Coautor: Francisco Sannini Neto, Delegado de Polícia, Mestrando em Direitos Difusos e Coletivos, Pós – graduado com especialização em Direito Público e Professor de Direito Penal e Processo Penal na graduação e na pós – graduação da Unisal.
No dia 20 de junho de 2013, foi publicada a Lei Federal n°12.830/13, que dispõe sobre a investigação criminal conduzida pelo Delegado de Polícia. Destaque-se, de pronto, que o objetivo deste diploma normativo foi regulamentar – ou melhor, explicitar – algumas das atribuições da Autoridade de Polícia Judiciária, conferindo-lhe uma maior autonomia e independência na condução do inquérito policial.
Contudo, diferentemente do que muitos pensam e argumentam, a inovação legislativa não teve por foco a carreira de Delegado de Polícia. Na verdade, a intenção do legislador foi reforçar a própria investigação criminal e, com isso, fortalecer a Justiça, diminuindo a sensação de impunidade, o que, sem dúvida, beneficia toda a sociedade.
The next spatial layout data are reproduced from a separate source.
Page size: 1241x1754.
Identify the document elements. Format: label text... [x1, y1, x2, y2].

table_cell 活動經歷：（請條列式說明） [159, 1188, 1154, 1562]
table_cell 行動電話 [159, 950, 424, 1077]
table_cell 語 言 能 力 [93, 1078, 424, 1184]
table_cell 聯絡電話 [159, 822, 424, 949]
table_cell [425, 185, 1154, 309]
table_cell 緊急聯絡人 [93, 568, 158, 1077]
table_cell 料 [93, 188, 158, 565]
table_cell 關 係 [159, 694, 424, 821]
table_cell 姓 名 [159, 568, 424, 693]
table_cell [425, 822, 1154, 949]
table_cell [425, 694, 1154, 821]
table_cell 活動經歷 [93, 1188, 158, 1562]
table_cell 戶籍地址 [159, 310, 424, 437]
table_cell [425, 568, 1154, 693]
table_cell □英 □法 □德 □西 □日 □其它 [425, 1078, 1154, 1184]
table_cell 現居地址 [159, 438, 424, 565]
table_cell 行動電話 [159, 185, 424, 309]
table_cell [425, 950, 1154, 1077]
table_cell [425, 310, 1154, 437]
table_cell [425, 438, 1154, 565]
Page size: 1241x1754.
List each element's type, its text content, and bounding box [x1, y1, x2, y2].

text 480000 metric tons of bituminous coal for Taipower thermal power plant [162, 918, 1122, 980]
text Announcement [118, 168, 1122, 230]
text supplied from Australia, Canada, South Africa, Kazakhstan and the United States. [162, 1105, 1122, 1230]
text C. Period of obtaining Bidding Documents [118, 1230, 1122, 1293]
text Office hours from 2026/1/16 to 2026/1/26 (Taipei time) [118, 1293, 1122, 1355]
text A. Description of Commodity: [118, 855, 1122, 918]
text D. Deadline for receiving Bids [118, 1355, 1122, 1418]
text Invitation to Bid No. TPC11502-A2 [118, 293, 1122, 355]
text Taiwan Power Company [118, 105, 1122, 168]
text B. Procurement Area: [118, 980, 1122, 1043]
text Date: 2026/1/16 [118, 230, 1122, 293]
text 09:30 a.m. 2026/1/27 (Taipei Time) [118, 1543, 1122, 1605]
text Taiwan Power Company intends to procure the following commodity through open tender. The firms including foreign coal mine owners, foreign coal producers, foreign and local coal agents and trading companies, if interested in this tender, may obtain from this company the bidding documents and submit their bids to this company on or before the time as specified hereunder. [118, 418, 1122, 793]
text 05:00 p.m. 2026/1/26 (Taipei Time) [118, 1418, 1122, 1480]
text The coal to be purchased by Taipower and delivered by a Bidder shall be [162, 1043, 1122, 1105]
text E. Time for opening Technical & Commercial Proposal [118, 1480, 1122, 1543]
A partir da Constituição da República de 1988, muitas instituições ligadas à persecução penal ganharam força, especialmente o Poder Judiciário e o Ministério Público, que, por meio das prerrogativas estabelecidas ao longo do texto constitucional, passaram atuar com ampla autonomia e independência funcional. Ocorre que, ao que nos parece, o legislador se esqueceu da porta de entrada do sistema criminal, vale dizer, a Delegacia de Polícia. O Delegado de Polícia é o primeiro agente estatal a dar um contorno jurídico aos fatos aparentemente criminais do cotidiano social, fazendo justiça quase que de maneira imediata, ora decretando a prisão em flagrante de criminosos, ora restituindo o status libertatis de pessoas detidas de maneira ilegal ou arbitrária.
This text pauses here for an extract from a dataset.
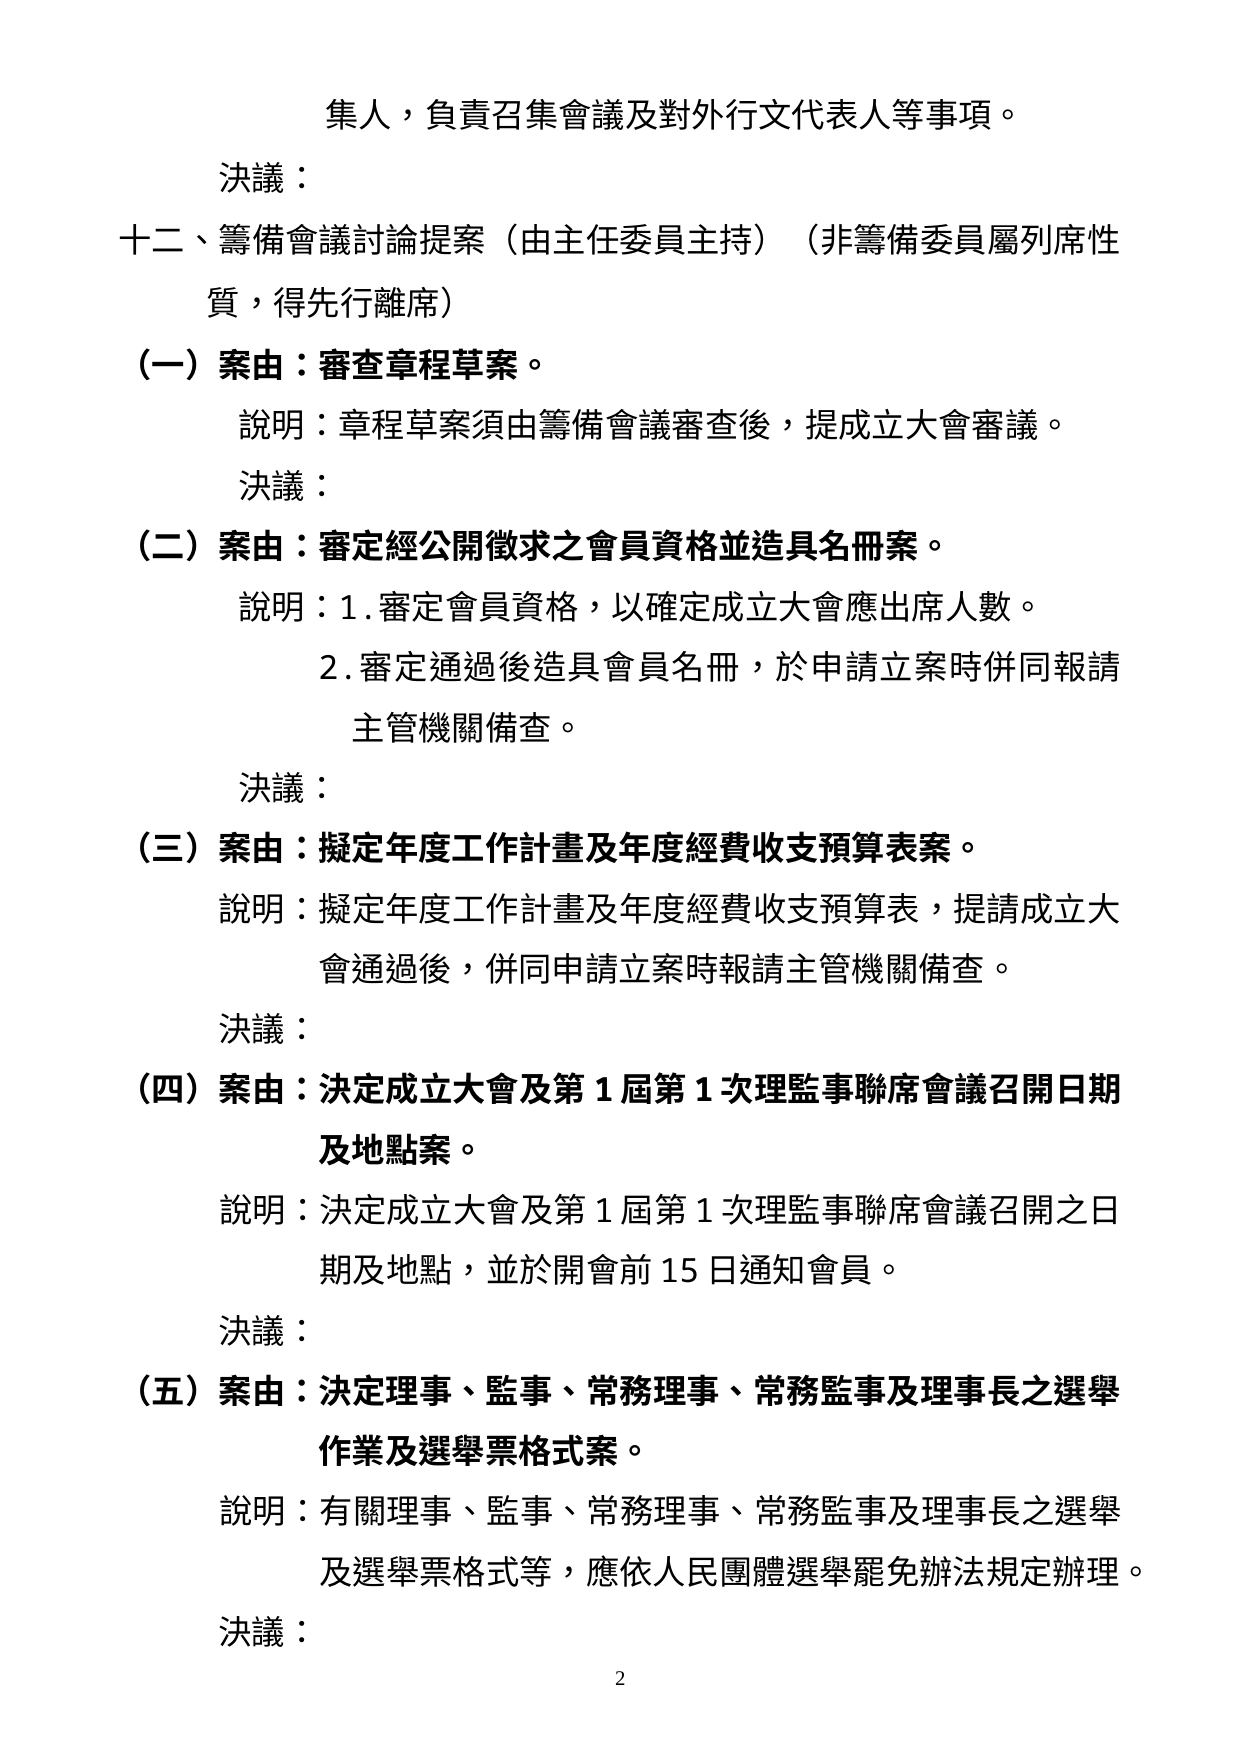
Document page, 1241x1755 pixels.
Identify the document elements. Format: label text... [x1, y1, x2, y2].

Demais disso, tendo em vista que a investigação criminal conduzida pelo Delegado de Polícia é responsável por subsidiar quase 100% das ações penais, tornou-se imprescindível a sua valorização. Num momento em que a criminalidade está cada vez mais organizada, cabe ao Estado fortalecer suas instituições. Quando falamos de segurança pública, a primeira coisa que se destaca é o recrudescimento das leis penais, como se o Direito Penal fosse a solução para todos os nossos problemas. Por outro lado, pouco se fala no fortalecimento das polícias judiciárias, que desempenham papel extremamente relevante no correto exercício do direito de punir pertencente ao Estado. Infelizmente, nossos “especialistas” (sic) em segurança pública, bem como nossos governantes e legisladores, não se atentaram para o fato de que mais importante que a severidade da pena, é a certeza da pena, o que só é possível através de uma escorreita investigação criminal.
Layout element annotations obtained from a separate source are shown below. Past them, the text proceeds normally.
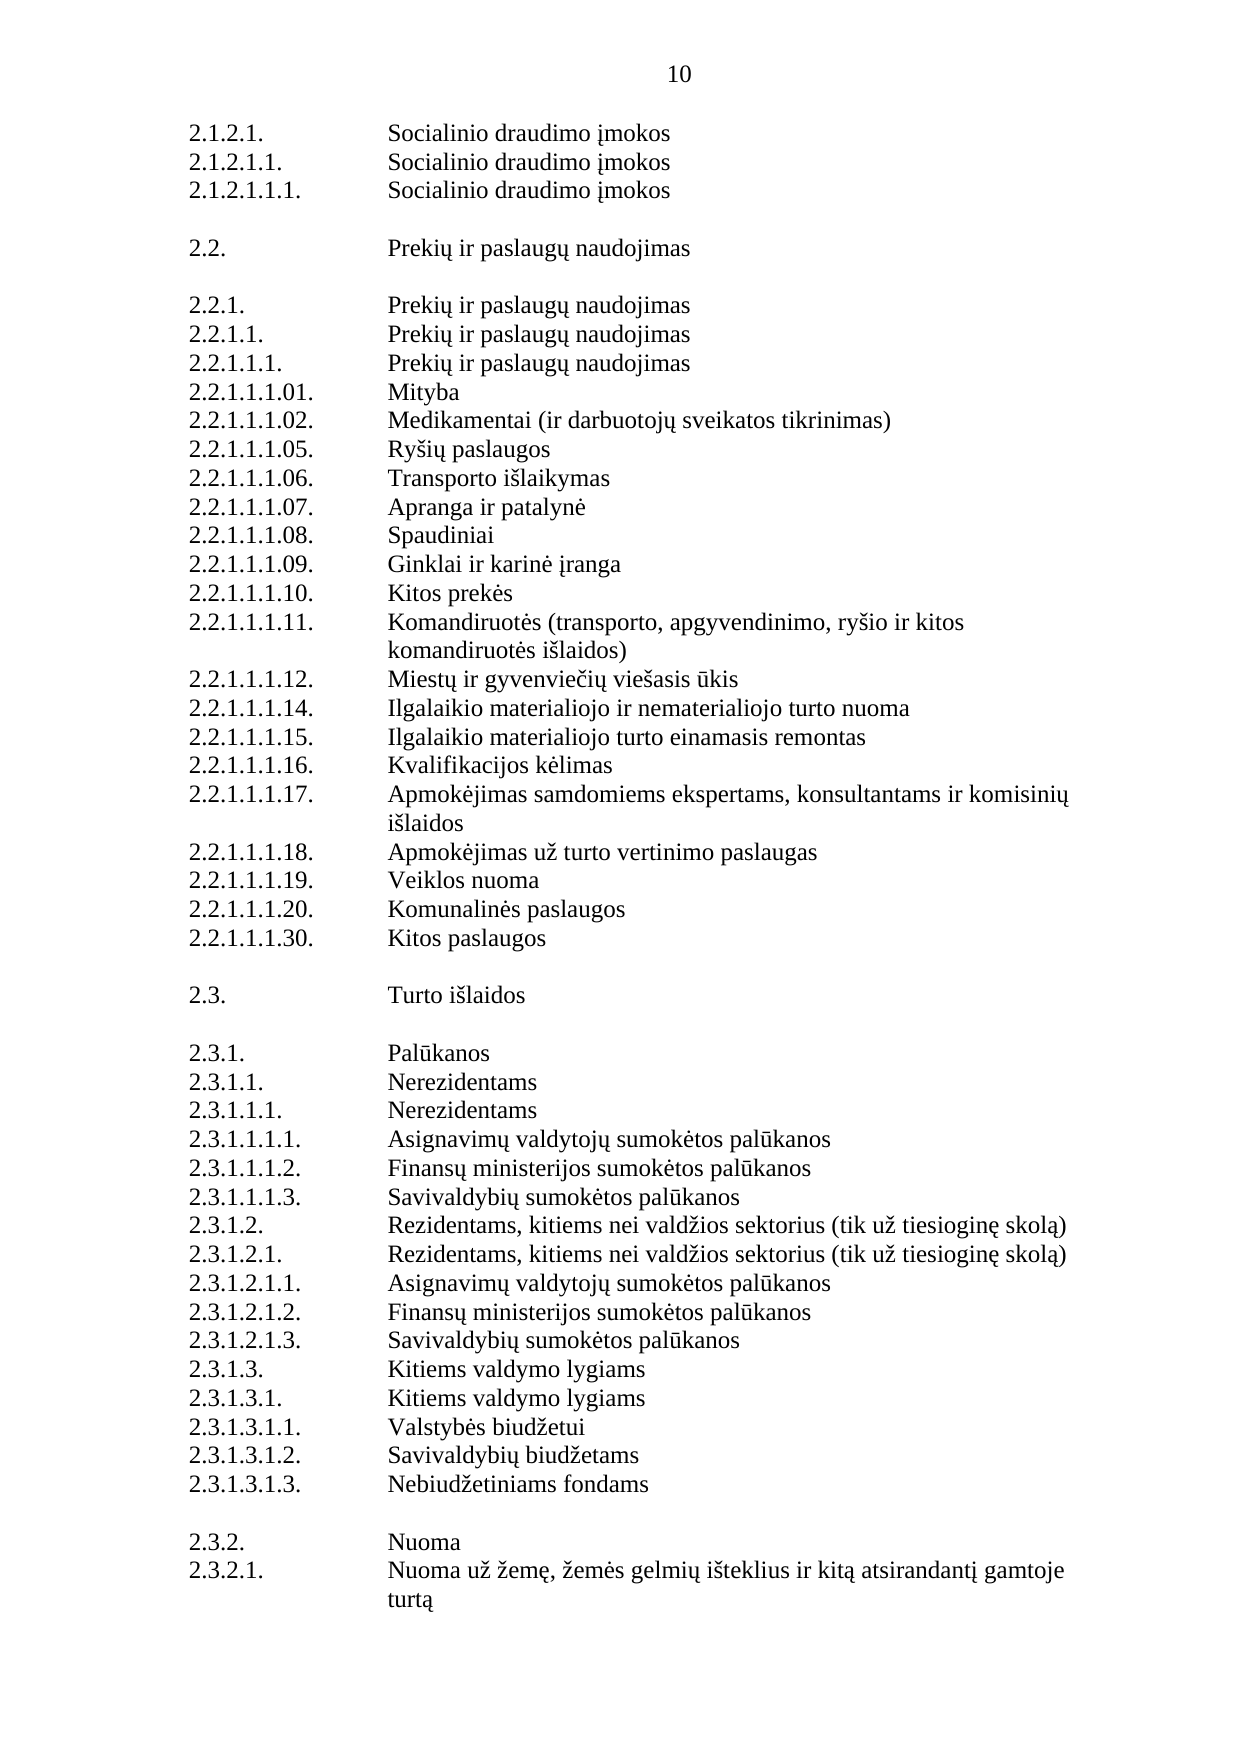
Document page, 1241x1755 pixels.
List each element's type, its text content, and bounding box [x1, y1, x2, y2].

table_cell Apmokėjimas už turto vertinimo paslaugas [376, 837, 1122, 866]
table_cell Finansų ministerijos sumokėtos palūkanos [376, 1297, 1122, 1326]
table_cell 2.3.1.1.1.2. [177, 1153, 376, 1182]
table_header Turto išlaidos [376, 981, 1122, 1009]
table_cell Ginklai ir karinė įranga [376, 549, 1122, 578]
table_cell Kitiems valdymo lygiams [376, 1383, 1122, 1412]
table_cell 2.2.1.1.1.06. [177, 463, 376, 492]
table_cell 2.2.1.1.1.11. [177, 607, 376, 664]
table_cell Socialinio draudimo įmokos [376, 118, 1122, 147]
table_cell Socialinio draudimo įmokos [376, 176, 1122, 204]
table_cell 2.3.1.2.1.3. [177, 1326, 376, 1354]
table_cell Rezidentams, kitiems nei valdžios sektorius (tik už tiesioginę skolą) [376, 1211, 1122, 1239]
table_cell 2.3.1.1.1. [177, 1096, 376, 1124]
table_cell Asignavimų valdytojų sumokėtos palūkanos [376, 1124, 1122, 1153]
table_cell 2.3.1.2.1.1. [177, 1268, 376, 1297]
table_cell 2.2.1.1.1.07. [177, 492, 376, 521]
table_cell Ryšių paslaugos [376, 434, 1122, 463]
table_cell 2.3.1.2.1.2. [177, 1297, 376, 1326]
table_cell Ilgalaikio materialiojo ir nematerialiojo turto nuoma [376, 693, 1122, 722]
table_cell 2.3.1.1.1.3. [177, 1182, 376, 1211]
table_cell Ilgalaikio materialiojo turto einamasis remontas [376, 722, 1122, 751]
table_cell Savivaldybių sumokėtos palūkanos [376, 1182, 1122, 1211]
table_cell 2.3.1.2. [177, 1211, 376, 1239]
table_cell 2.2.1.1.1.12. [177, 664, 376, 693]
table_header Nuoma [376, 1527, 1122, 1556]
table_header 2.3.2. [177, 1527, 376, 1556]
table_cell 2.2.1.1.1.10. [177, 578, 376, 607]
table_cell 2.2.1.1.1.14. [177, 693, 376, 722]
table_cell Spaudiniai [376, 521, 1122, 549]
table_cell 2.2.1.1.1.15. [177, 722, 376, 751]
table_cell 2.3.1.3.1.2. [177, 1441, 376, 1469]
table_cell Rezidentams, kitiems nei valdžios sektorius (tik už tiesioginę skolą) [376, 1239, 1122, 1268]
table_cell 2.3.1.3.1. [177, 1383, 376, 1412]
table_cell Nerezidentams [376, 1067, 1122, 1096]
table_cell 2.2.1.1. [177, 319, 376, 348]
table_cell 2.2.1.1.1.05. [177, 434, 376, 463]
table_cell 2.3.1.2.1. [177, 1239, 376, 1268]
table_cell 2.2.1.1.1.17. [177, 779, 376, 837]
table_header Prekių ir paslaugų naudojimas [376, 291, 1122, 319]
table_cell Kitos prekės [376, 578, 1122, 607]
table_header 2.3.1. [177, 1038, 376, 1067]
table_cell 2.2.1.1.1.16. [177, 751, 376, 779]
table_cell 2.1.2.1.1. [177, 147, 376, 176]
table_cell Finansų ministerijos sumokėtos palūkanos [376, 1153, 1122, 1182]
table_cell Apranga ir patalynė [376, 492, 1122, 521]
table_cell Komunalinės paslaugos [376, 894, 1122, 923]
table_cell Socialinio draudimo įmokos [376, 147, 1122, 176]
table_header 2.3. [177, 981, 376, 1009]
table_cell Nebiudžetiniams fondams [376, 1469, 1122, 1498]
table_cell Kvalifikacijos kėlimas [376, 751, 1122, 779]
table_cell Nuoma už žemę, žemės gelmių išteklius ir kitą atsirandantį gamtoje turtą [376, 1556, 1122, 1613]
table_cell 2.2.1.1.1.19. [177, 866, 376, 894]
table_cell 2.3.1.3. [177, 1354, 376, 1383]
table_cell Mityba [376, 377, 1122, 406]
table_cell Veiklos nuoma [376, 866, 1122, 894]
table_header 2.2. [177, 233, 376, 262]
table_cell Transporto išlaikymas [376, 463, 1122, 492]
table_header Prekių ir paslaugų naudojimas [376, 233, 1122, 262]
table_cell 2.1.2.1. [177, 118, 376, 147]
table_cell Miestų ir gyvenviečių viešasis ūkis [376, 664, 1122, 693]
table_cell 2.3.1.1.1.1. [177, 1124, 376, 1153]
table_cell 2.3.1.3.1.1. [177, 1412, 376, 1441]
table_cell Kitos paslaugos [376, 923, 1122, 952]
table_cell Komandiruotės (transporto, apgyvendinimo, ryšio ir kitos komandiruotės išlaidos) [376, 607, 1122, 664]
table_cell Medikamentai (ir darbuotojų sveikatos tikrinimas) [376, 406, 1122, 434]
table_cell 2.2.1.1.1.30. [177, 923, 376, 952]
table_cell Prekių ir paslaugų naudojimas [376, 319, 1122, 348]
table_header Palūkanos [376, 1038, 1122, 1067]
table_cell Nerezidentams [376, 1096, 1122, 1124]
table_cell 2.2.1.1.1.18. [177, 837, 376, 866]
table_cell 2.2.1.1.1.08. [177, 521, 376, 549]
table_cell Savivaldybių biudžetams [376, 1441, 1122, 1469]
table_cell 2.3.2.1. [177, 1556, 376, 1613]
table_cell 2.2.1.1.1.09. [177, 549, 376, 578]
table_cell 2.3.1.3.1.3. [177, 1469, 376, 1498]
table_cell 2.2.1.1.1.20. [177, 894, 376, 923]
table_cell 2.3.1.1. [177, 1067, 376, 1096]
table_cell Valstybės biudžetui [376, 1412, 1122, 1441]
table_header 2.2.1. [177, 291, 376, 319]
table_cell 2.2.1.1.1.02. [177, 406, 376, 434]
table_cell Apmokėjimas samdomiems ekspertams, konsultantams ir komisinių išlaidos [376, 779, 1122, 837]
table_cell Savivaldybių sumokėtos palūkanos [376, 1326, 1122, 1354]
table_cell Prekių ir paslaugų naudojimas [376, 348, 1122, 377]
table_cell 2.2.1.1.1. [177, 348, 376, 377]
table_cell Asignavimų valdytojų sumokėtos palūkanos [376, 1268, 1122, 1297]
table_cell Kitiems valdymo lygiams [376, 1354, 1122, 1383]
table_cell 2.2.1.1.1.01. [177, 377, 376, 406]
table_cell 2.1.2.1.1.1. [177, 176, 376, 204]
Foi dentro desse espírito, ainda que de maneira muito acanhada, que surgiu, por exemplo, a Lei 12.830/2013, reforçando o inquérito policial que constitui verdadeira garantia ao indivíduo. Nesse sentido, são incisivas as palavras utilizadas pela Comissão de Constituição, Justiça e Cidadania, ao apreciar o tema em questão:
"Assim, o inquérito policial, ainda que visto como procedimento administrativo pré-processual, é um instrumento prévio e de triagem contra acusações levianas e precipitadas, uma verdadeira garantia do cidadão e da sociedade, tendo dentro dele uma significativa parcela de procedimento jurídico, vez que poderá ensejar prisão e outras providências cautelares que afetam os direitos individuais. Um inquérito policial bem elaborado presta-se tanto à justa causa para a subsequente ação penal, quanto à absolvição do inocente".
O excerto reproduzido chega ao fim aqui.